BEGIN Exercise data
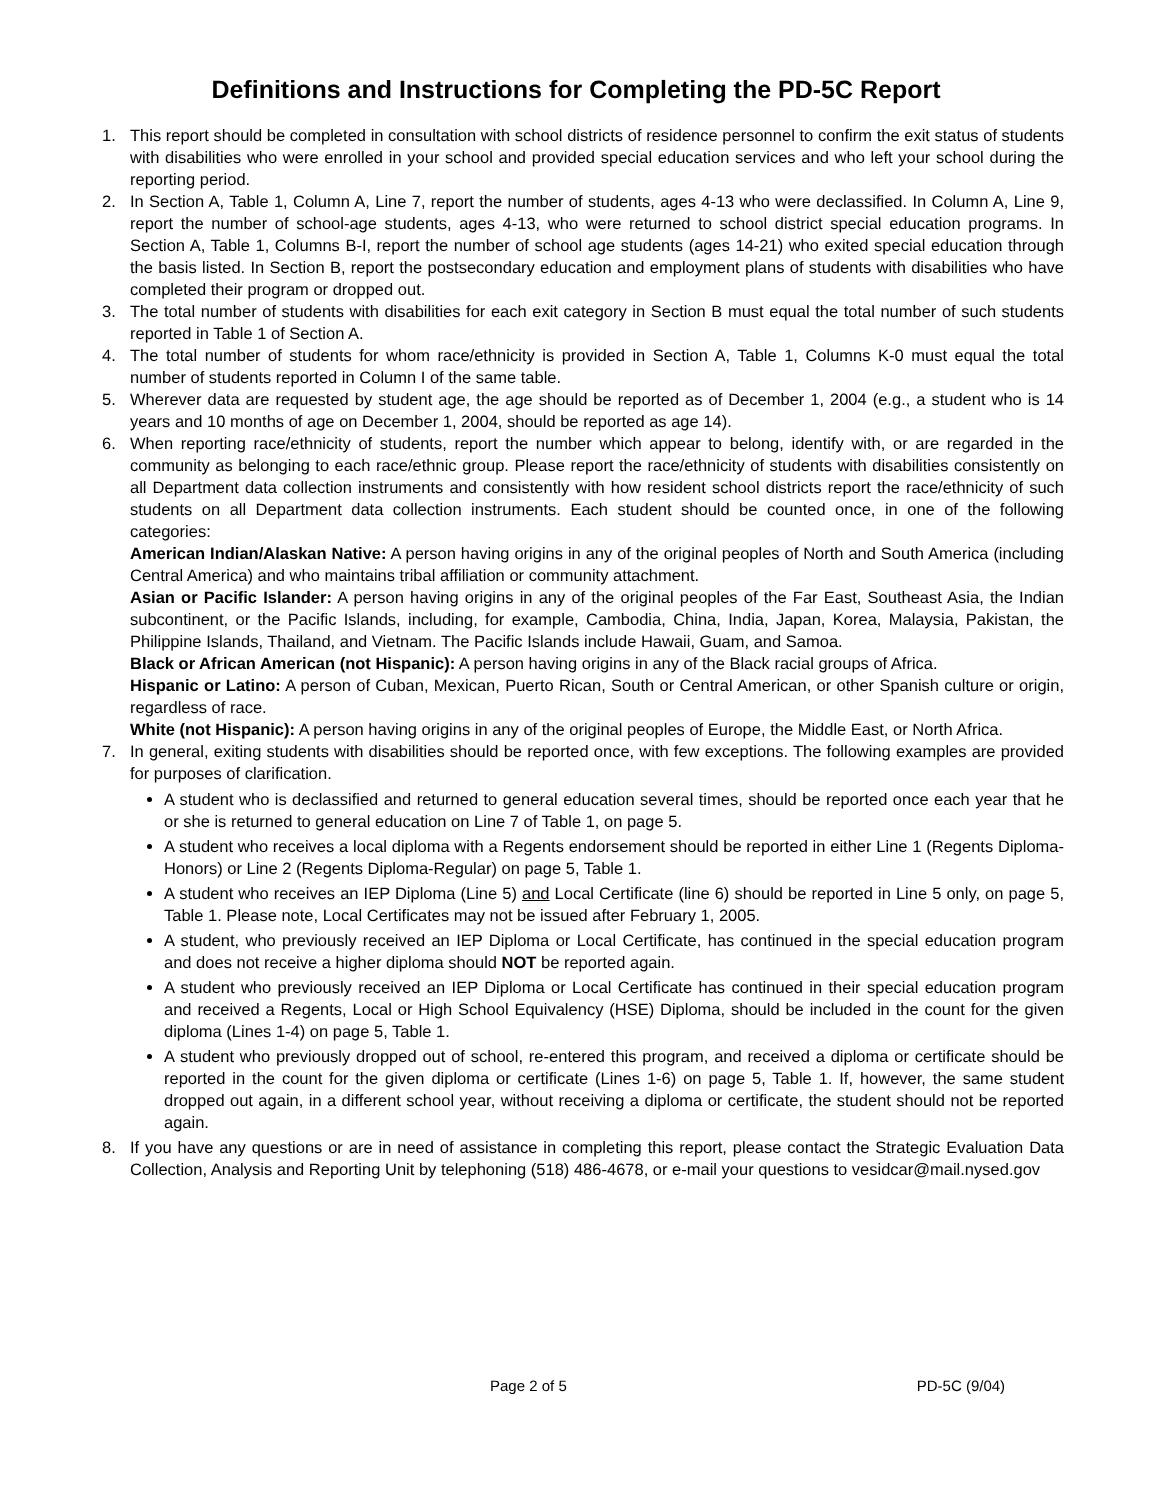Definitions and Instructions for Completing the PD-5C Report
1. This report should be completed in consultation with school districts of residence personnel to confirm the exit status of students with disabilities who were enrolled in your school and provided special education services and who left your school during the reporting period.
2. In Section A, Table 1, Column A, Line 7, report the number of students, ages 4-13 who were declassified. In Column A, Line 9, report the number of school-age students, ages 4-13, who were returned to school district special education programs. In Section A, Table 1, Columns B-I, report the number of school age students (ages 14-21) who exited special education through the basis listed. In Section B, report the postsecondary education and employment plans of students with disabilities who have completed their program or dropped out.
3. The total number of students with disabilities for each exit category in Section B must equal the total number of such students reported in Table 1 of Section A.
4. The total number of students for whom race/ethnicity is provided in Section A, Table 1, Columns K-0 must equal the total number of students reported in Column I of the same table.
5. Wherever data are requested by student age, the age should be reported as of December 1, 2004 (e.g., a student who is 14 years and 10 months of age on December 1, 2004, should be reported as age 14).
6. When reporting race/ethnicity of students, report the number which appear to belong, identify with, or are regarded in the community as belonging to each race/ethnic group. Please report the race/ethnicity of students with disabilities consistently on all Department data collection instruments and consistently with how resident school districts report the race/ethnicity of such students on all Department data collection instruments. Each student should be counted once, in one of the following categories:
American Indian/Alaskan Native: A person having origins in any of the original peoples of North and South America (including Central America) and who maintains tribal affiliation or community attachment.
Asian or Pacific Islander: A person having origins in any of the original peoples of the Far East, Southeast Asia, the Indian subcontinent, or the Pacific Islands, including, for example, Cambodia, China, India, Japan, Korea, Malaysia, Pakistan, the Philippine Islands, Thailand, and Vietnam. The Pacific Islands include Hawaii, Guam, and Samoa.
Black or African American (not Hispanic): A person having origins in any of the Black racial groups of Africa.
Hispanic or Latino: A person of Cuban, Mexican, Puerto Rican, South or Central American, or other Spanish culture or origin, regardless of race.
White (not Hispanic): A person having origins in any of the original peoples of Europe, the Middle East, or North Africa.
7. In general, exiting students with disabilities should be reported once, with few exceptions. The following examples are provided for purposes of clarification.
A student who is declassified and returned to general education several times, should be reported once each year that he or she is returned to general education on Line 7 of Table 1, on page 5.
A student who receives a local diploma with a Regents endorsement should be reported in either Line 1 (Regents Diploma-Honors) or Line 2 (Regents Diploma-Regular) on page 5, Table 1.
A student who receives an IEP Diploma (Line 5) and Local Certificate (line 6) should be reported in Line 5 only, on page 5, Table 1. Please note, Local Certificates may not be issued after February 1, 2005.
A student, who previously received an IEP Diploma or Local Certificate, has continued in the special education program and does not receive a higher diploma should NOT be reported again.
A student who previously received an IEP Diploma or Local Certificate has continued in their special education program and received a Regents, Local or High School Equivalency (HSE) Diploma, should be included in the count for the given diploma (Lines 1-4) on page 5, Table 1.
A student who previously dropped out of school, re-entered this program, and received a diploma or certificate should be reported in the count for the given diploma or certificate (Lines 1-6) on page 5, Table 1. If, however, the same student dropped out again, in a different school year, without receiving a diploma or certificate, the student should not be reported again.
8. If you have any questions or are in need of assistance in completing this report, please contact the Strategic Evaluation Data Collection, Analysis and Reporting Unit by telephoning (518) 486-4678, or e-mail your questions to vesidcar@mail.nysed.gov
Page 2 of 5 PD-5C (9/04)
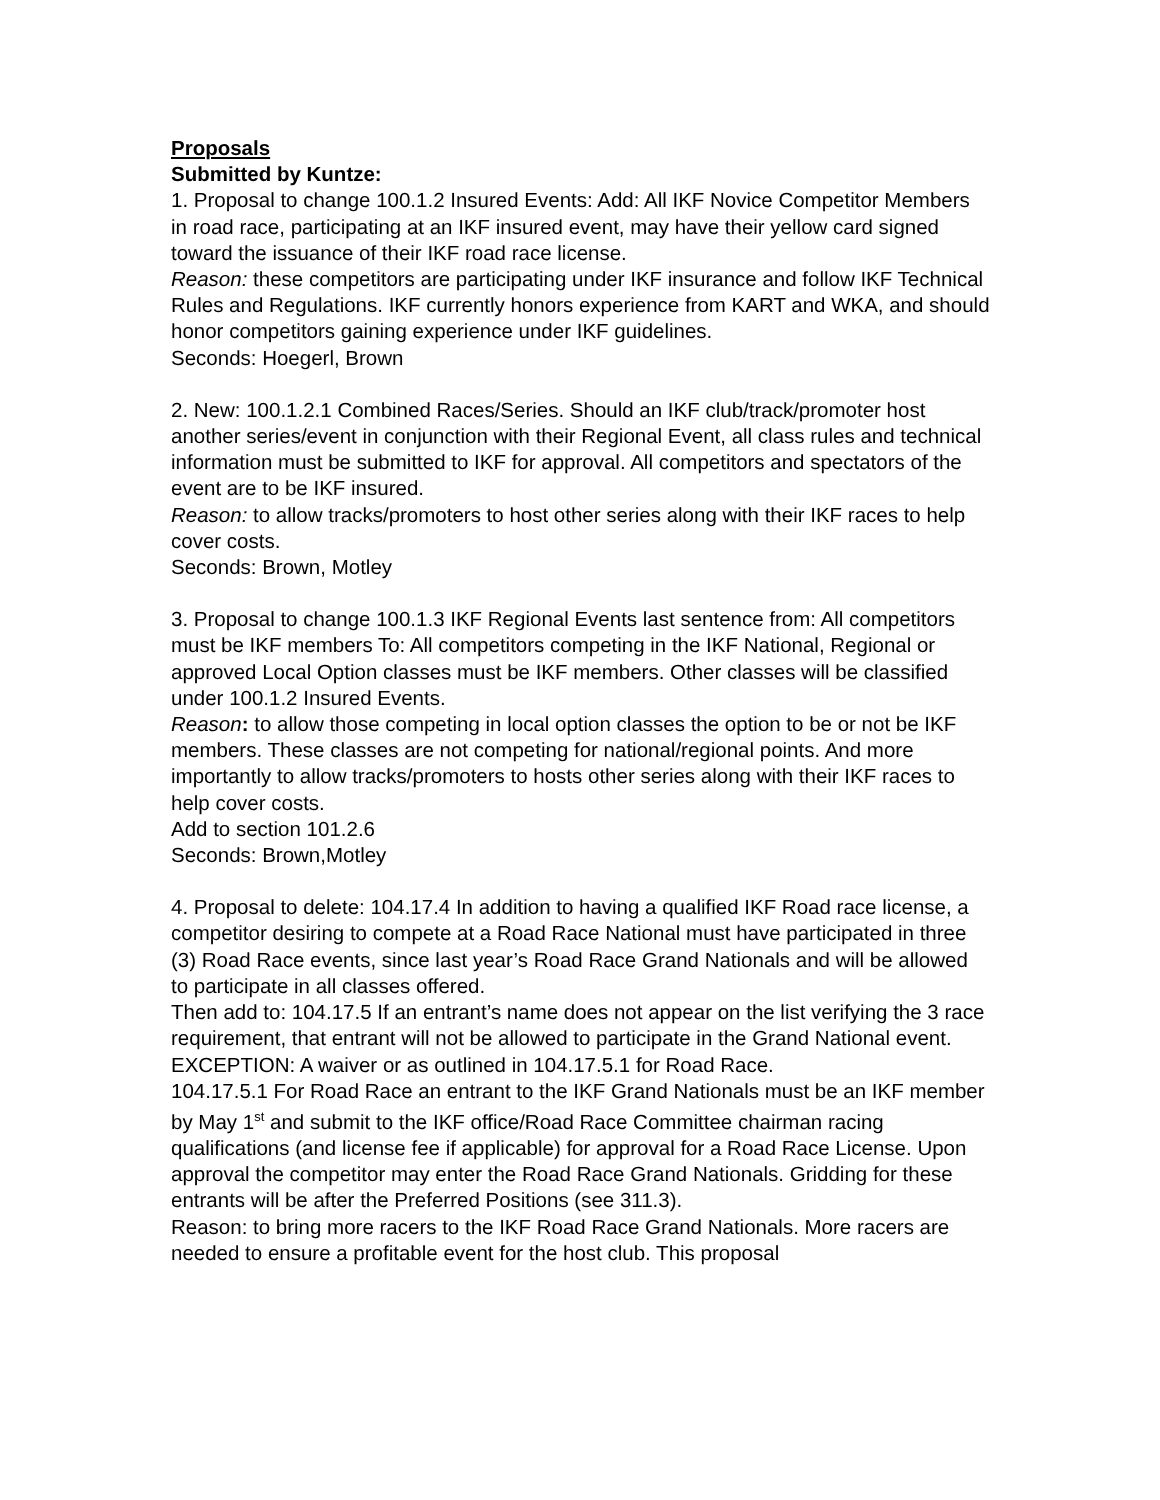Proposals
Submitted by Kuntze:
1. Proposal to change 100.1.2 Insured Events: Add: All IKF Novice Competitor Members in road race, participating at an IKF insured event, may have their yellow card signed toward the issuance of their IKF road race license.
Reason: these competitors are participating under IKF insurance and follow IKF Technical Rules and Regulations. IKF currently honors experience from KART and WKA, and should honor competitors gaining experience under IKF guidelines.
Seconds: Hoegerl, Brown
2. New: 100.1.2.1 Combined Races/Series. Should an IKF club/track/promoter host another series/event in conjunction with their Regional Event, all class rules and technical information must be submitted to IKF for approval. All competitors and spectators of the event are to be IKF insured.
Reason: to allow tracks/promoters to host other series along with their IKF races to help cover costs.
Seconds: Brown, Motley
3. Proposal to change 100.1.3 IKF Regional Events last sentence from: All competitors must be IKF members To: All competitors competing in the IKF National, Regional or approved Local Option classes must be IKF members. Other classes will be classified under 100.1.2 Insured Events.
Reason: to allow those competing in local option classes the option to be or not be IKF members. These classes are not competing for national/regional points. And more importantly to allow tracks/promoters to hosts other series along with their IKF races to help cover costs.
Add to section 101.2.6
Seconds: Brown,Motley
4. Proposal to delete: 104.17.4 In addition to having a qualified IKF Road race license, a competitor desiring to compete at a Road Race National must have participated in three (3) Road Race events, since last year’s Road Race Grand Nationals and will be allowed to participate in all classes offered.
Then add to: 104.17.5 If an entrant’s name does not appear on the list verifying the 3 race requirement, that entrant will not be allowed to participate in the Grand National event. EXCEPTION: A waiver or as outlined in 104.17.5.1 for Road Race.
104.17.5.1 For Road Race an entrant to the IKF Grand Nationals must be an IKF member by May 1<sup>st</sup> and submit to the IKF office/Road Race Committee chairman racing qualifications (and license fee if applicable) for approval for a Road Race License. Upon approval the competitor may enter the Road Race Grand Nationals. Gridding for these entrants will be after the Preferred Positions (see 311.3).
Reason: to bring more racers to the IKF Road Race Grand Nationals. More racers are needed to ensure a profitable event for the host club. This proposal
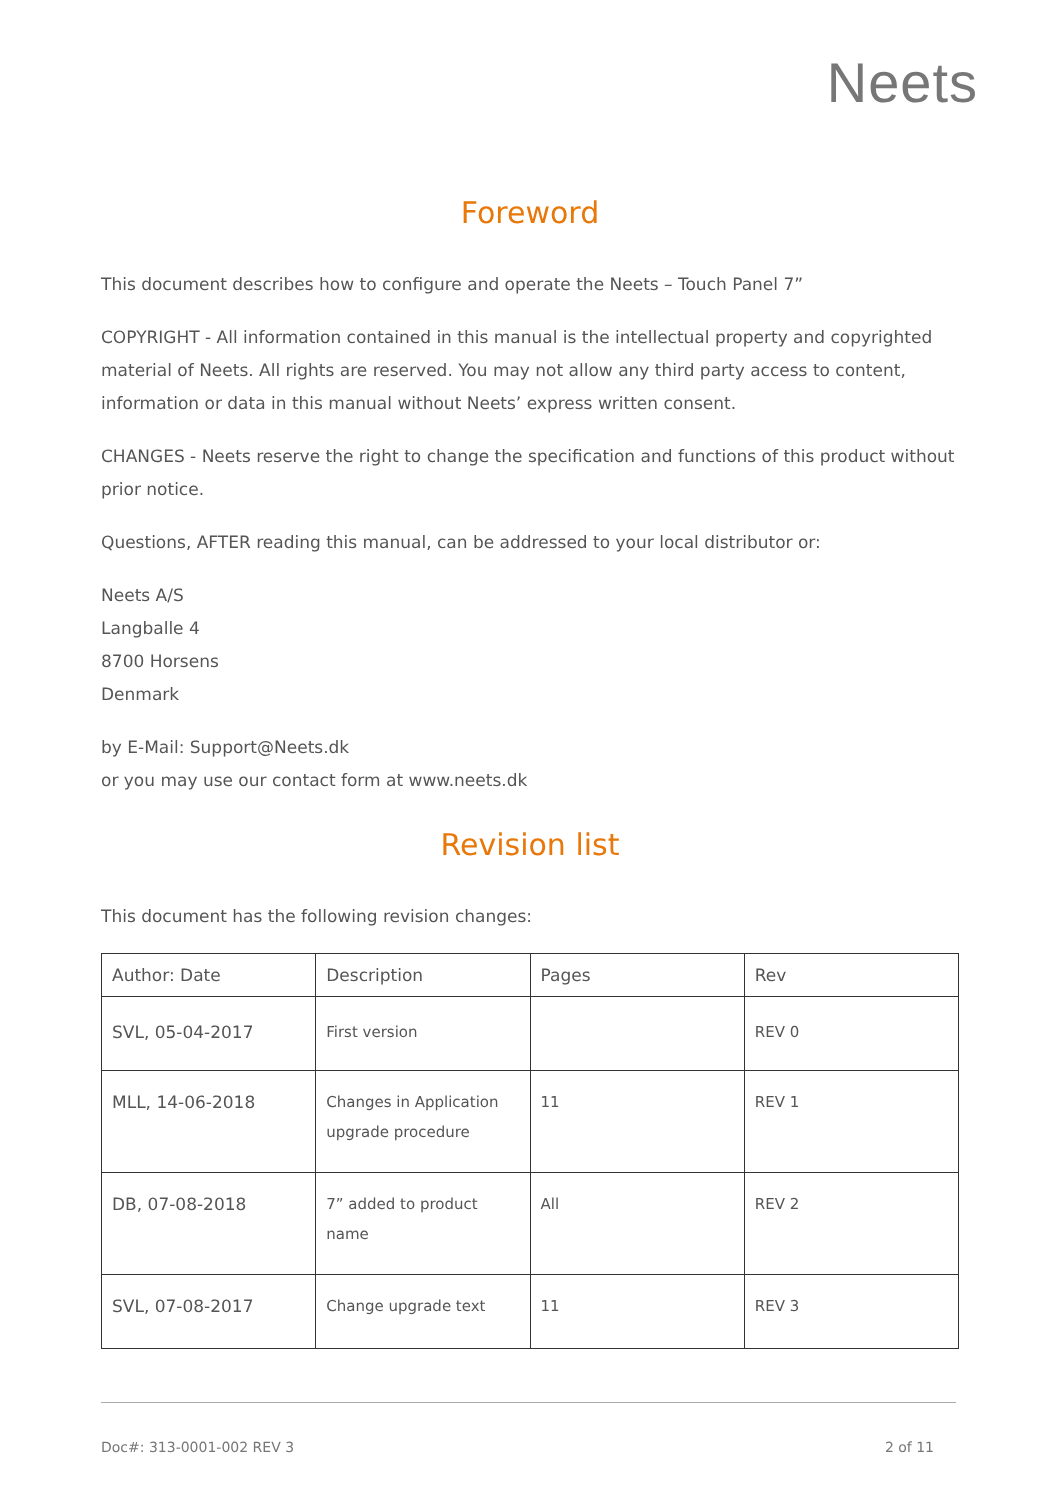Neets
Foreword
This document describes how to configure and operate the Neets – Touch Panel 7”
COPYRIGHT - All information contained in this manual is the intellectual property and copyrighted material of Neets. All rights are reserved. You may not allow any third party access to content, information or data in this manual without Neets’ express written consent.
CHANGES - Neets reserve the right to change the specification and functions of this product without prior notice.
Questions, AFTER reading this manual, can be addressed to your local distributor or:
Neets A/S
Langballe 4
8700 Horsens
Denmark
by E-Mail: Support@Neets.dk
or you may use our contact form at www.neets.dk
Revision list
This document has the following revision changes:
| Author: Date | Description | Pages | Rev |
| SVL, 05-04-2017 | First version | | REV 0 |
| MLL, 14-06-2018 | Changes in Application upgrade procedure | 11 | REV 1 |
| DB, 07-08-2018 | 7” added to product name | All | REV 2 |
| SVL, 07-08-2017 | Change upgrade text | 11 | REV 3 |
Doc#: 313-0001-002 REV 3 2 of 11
END Exercise data
What is needed :: Copy exactly the lines that begin with the one containing "Langballe 4" and continue to the end of the records, both included, and nothing more.

Answer to this problem ::
Langballe 4
8700 Horsens
Denmark
by E-Mail: Support@Neets.dk
or you may use our contact form at www.neets.dk
Revision list
This document has the following revision changes:
| Author: Date | Description | Pages | Rev |
| SVL, 05-04-2017 | First version | | REV 0 |
| MLL, 14-06-2018 | Changes in Application upgrade procedure | 11 | REV 1 |
| DB, 07-08-2018 | 7” added to product name | All | REV 2 |
| SVL, 07-08-2017 | Change upgrade text | 11 | REV 3 |
Doc#: 313-0001-002 REV 3 2 of 11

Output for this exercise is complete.